A pitched ball is hit by a batter at a 45 degree angle. It just clears the outfield fence, 97 m away. Find the velocity of the ball when it left the bat. Assume the fence is the same height as the pitch.
A pitched ball is hit by a batter at a 45 degress angle and just clears the outfield fence, 99m away. If the fence is at the height add the pitch, find the velocity of the ball when it left the bat
To find the velocity of the ball when it left the bat, we need to make use of the kinematic equations of motion. Specifically, we can use the equation for horizontal motion and the equation for vertical motion to solve for the initial velocity of the ball.

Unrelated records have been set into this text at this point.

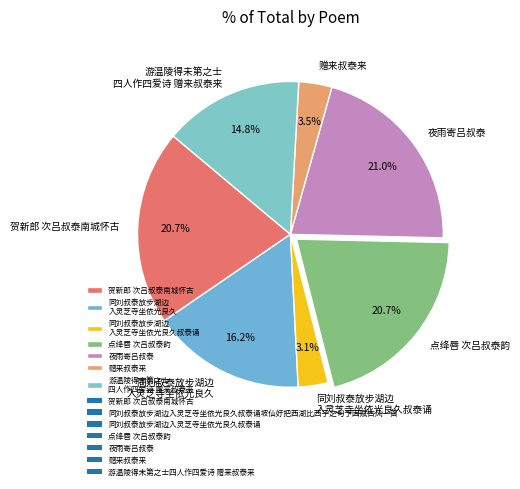

Does 点绛唇 次吕叔泰韵 represent more than half of the total?

No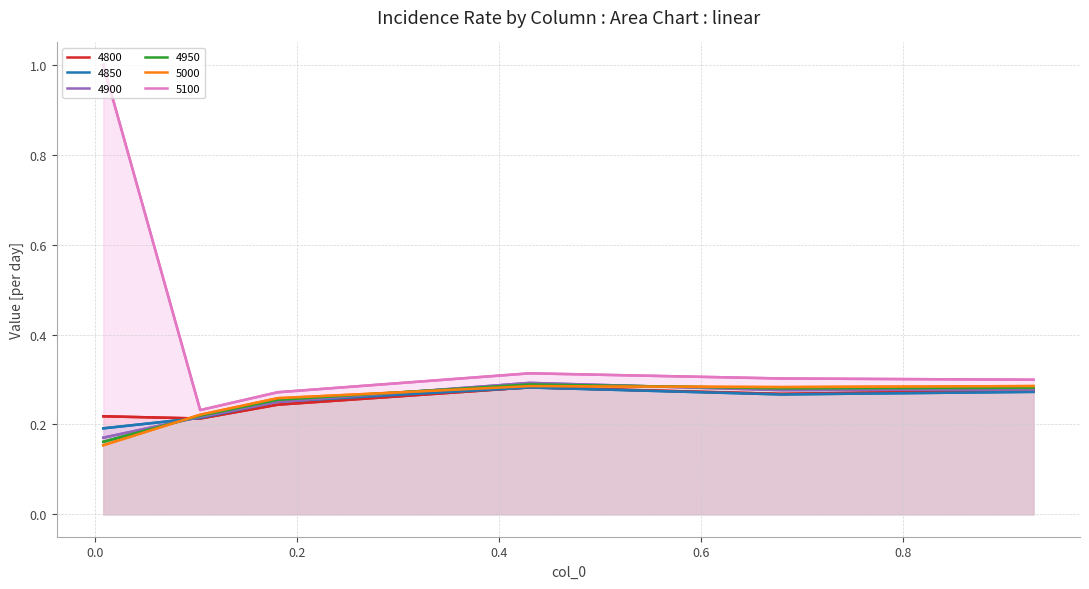

Which series has the largest total across all categories?

5100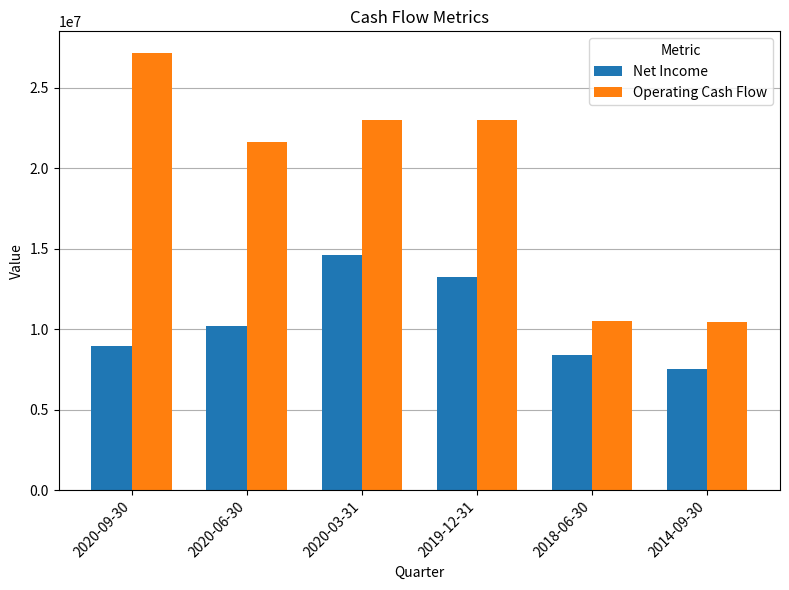

At how many categories does at least one series exceed 12202619?

4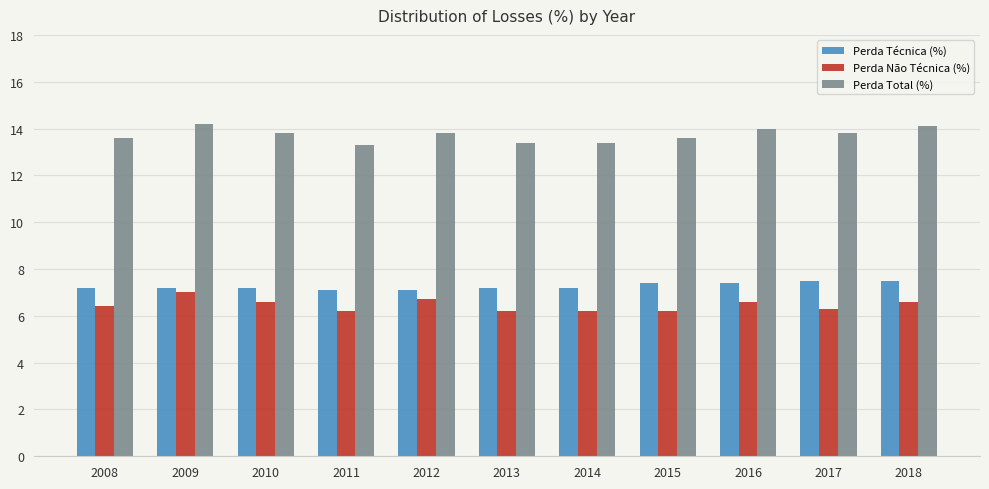

Reading left to right, list all the values displayed in this chart.

Perda Técnica (%): 2008=7.2	2009=7.2	2010=7.2	2011=7.1	2012=7.1	2013=7.2	2014=7.2	2015=7.4	2016=7.4	2017=7.5	2018=7.5
Perda Não Técnica (%): 2008=6.4	2009=7.0	2010=6.6	2011=6.2	2012=6.7	2013=6.2	2014=6.2	2015=6.2	2016=6.6	2017=6.3	2018=6.6
Perda Total (%): 2008=13.6	2009=14.2	2010=13.8	2011=13.3	2012=13.8	2013=13.4	2014=13.4	2015=13.6	2016=14.0	2017=13.8	2018=14.1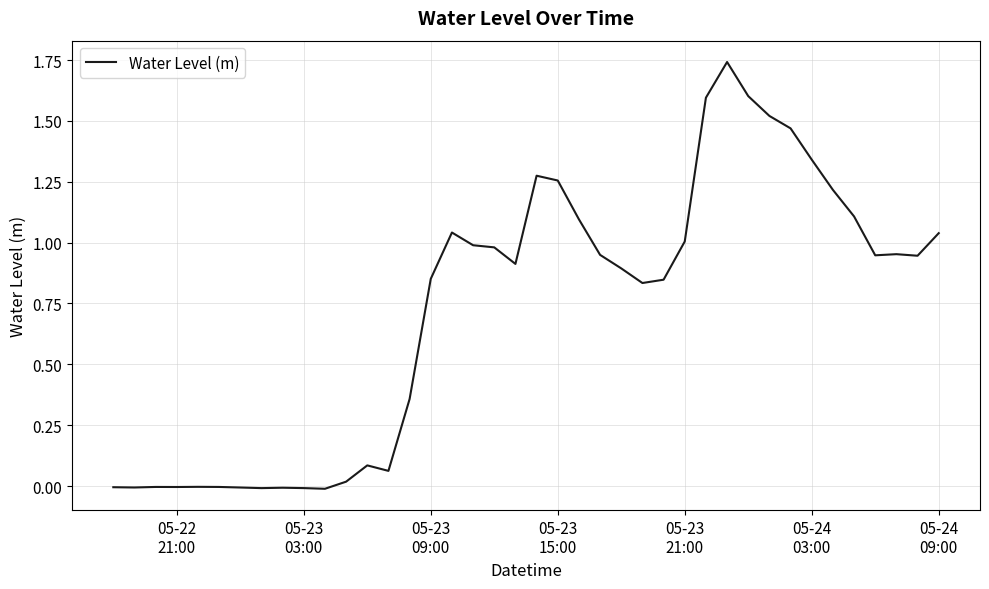

What is the difference between the maximum and minimum values?

1.8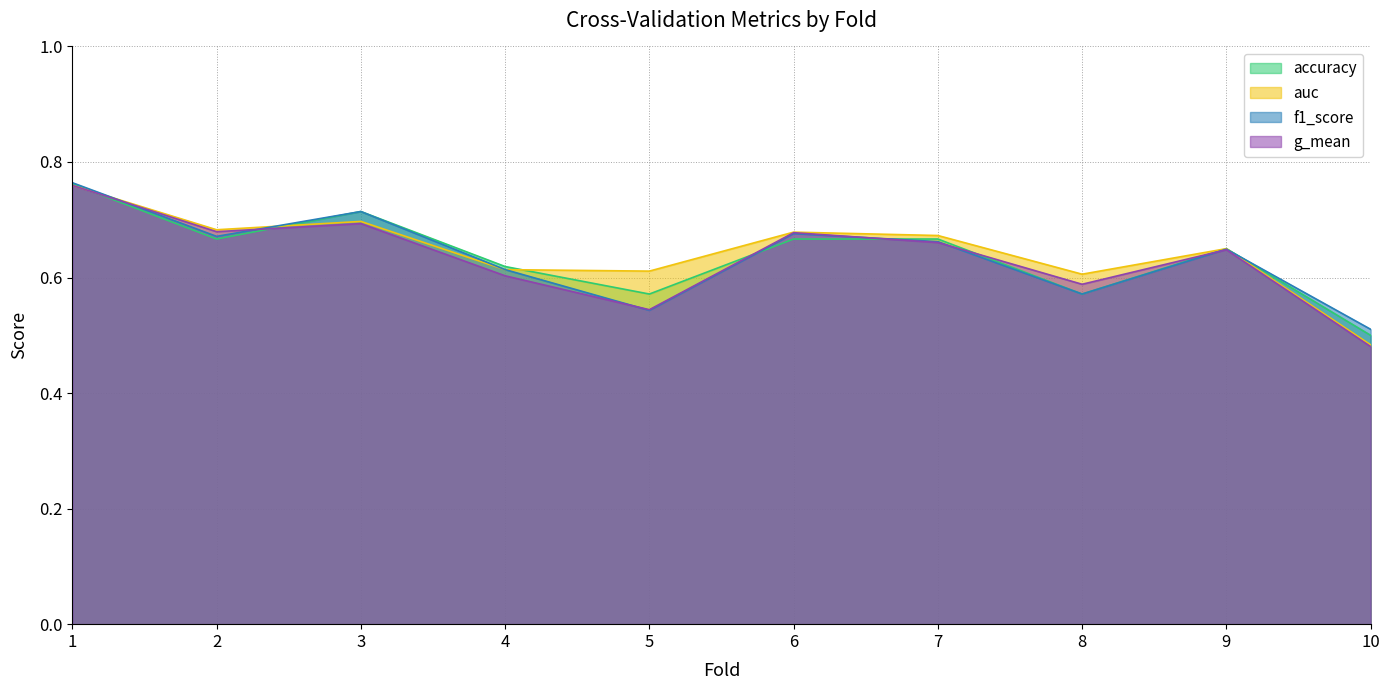

Reading right to left, transcribe all the data shown in this chart.

accuracy: 10=0.5	9=0.7	8=0.6	7=0.7	6=0.7	5=0.6	4=0.6	3=0.7	2=0.7	1=0.8
auc: 10=0.5	9=0.6	8=0.6	7=0.7	6=0.7	5=0.6	4=0.6	3=0.7	2=0.7	1=0.8
f1_score: 10=0.5	9=0.6	8=0.6	7=0.7	6=0.7	5=0.5	4=0.6	3=0.7	2=0.7	1=0.8
g_mean: 10=0.5	9=0.6	8=0.6	7=0.7	6=0.7	5=0.5	4=0.6	3=0.7	2=0.7	1=0.8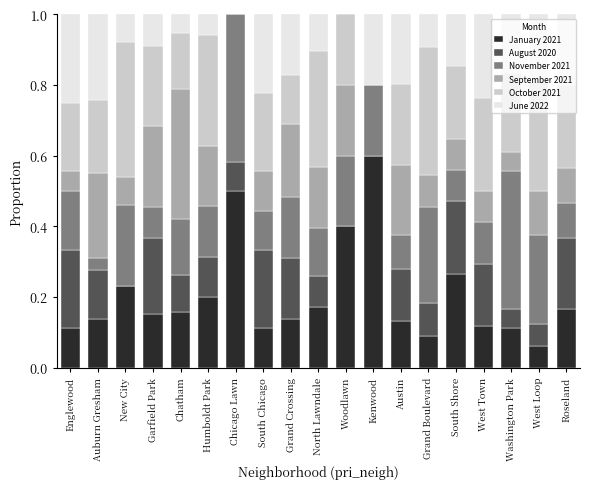

True or false: January 2021 has a value of 0.4 at South Shore.

False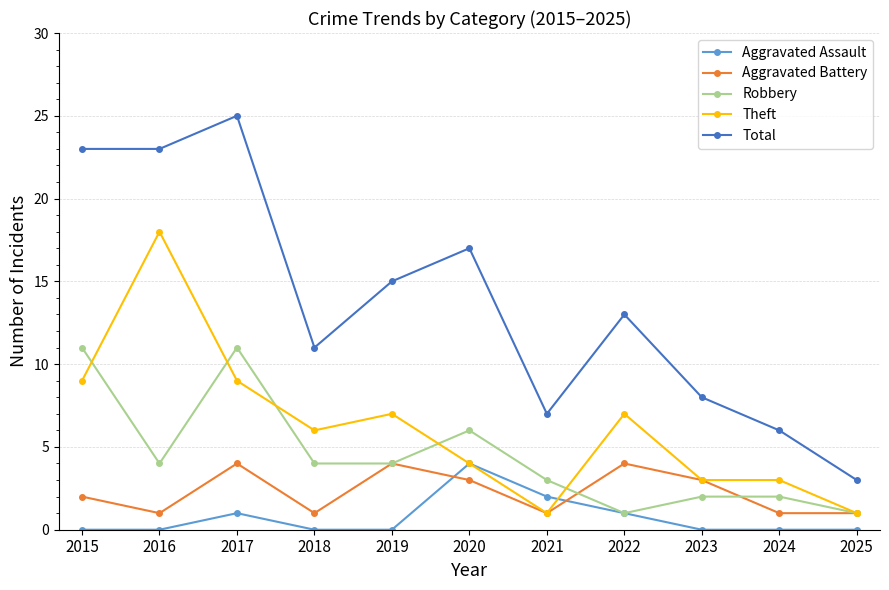

True or false: Theft and Total intersect in this chart.

False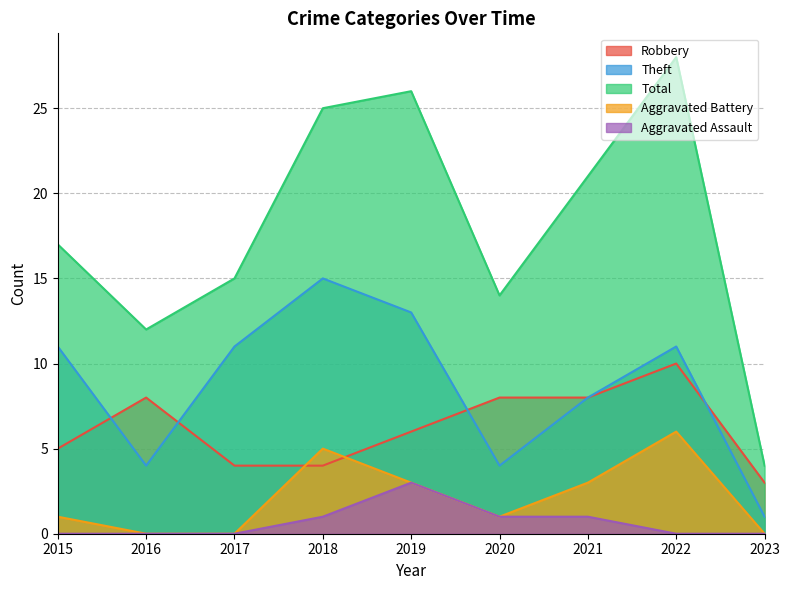

At which label does Total first exceed 17?

2018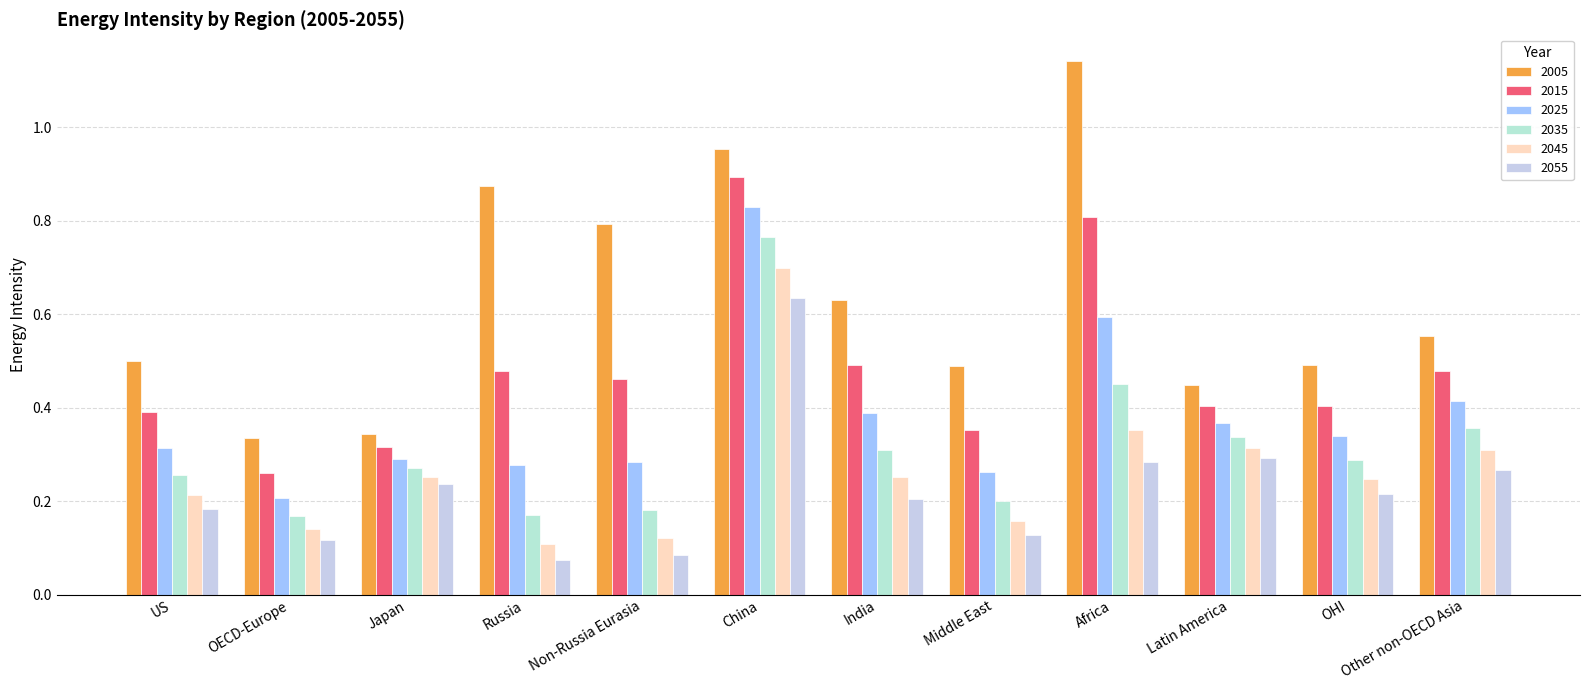

What are all the series names shown in the legend?

2005, 2015, 2025, 2035, 2045, 2055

Let's break the motion into horizontal and vertical components. Considering the horizontal component, we can assume there is no acceleration acting on the ball. Therefore, the horizontal velocity remains constant throughout the projectile motion.
The equation for horizontal motion is:
horizontal displacement = horizontal velocity × time
In our case, the horizontal displacement is given as 97 m, and the time of flight is the same for both horizontal and vertical components since the ball just clears the fence. Hence, we can start by calculating the time of flight using the vertical component.
Now, let's consider the vertical component. We assume that the ball is launched at an angle of 45 degrees above the horizontal. The equation for vertical motion is:
vertical displacement = (initial vertical velocity × time) - (0.5 × acceleration × time^2)
In our case, the vertical displacement is equal to the height of the fence, the initial vertical velocity is what we have to calculate, time is the same for both horizontal and vertical components, and the acceleration due to gravity is approximately 9.8 m/s² (acting downwards).
Since the ball just clears the fence, the vertical displacement is equal to the height of the fence. We can assume that the height of the fence is the same as the pitch.
Now, let's solve these equations simultaneously to find the initial velocity of the ball:
1) vertical displacement = (initial vertical velocity × time) - (0.5 × acceleration × time^2)
height_fence = (initial vertical velocity × time) - (0.5 × 9.8 m/s² × time^2)
2) horizontal displacement = horizontal velocity × time
97 m = horizontal velocity × time
Since the time is the same in both equations, we can isolate the time in the second equation and substitute it into the first equation:
time = 97 m / horizontal velocity
Substituting this time value in the first equation:
height_fence = (initial vertical velocity × (97 m / horizontal velocity)) - (0.5 × 9.8 m/s² × (97 m / horizontal velocity)^2)
Simplifying:
height_fence = (initial vertical velocity × 97 m / horizontal velocity) - (0.5 × 9.8 m/s² × (97 m)^2 / horizontal velocity^2)
Now, we can solve this equation for the initial vertical velocity.
Finally, we can use the horizontal displacement and the horizontal time of flight to find the horizontal velocity.
horizontal velocity = horizontal displacement / time
Substituting the calculated time:
horizontal velocity = 97 m / time
Please provide the height of the fence to continue.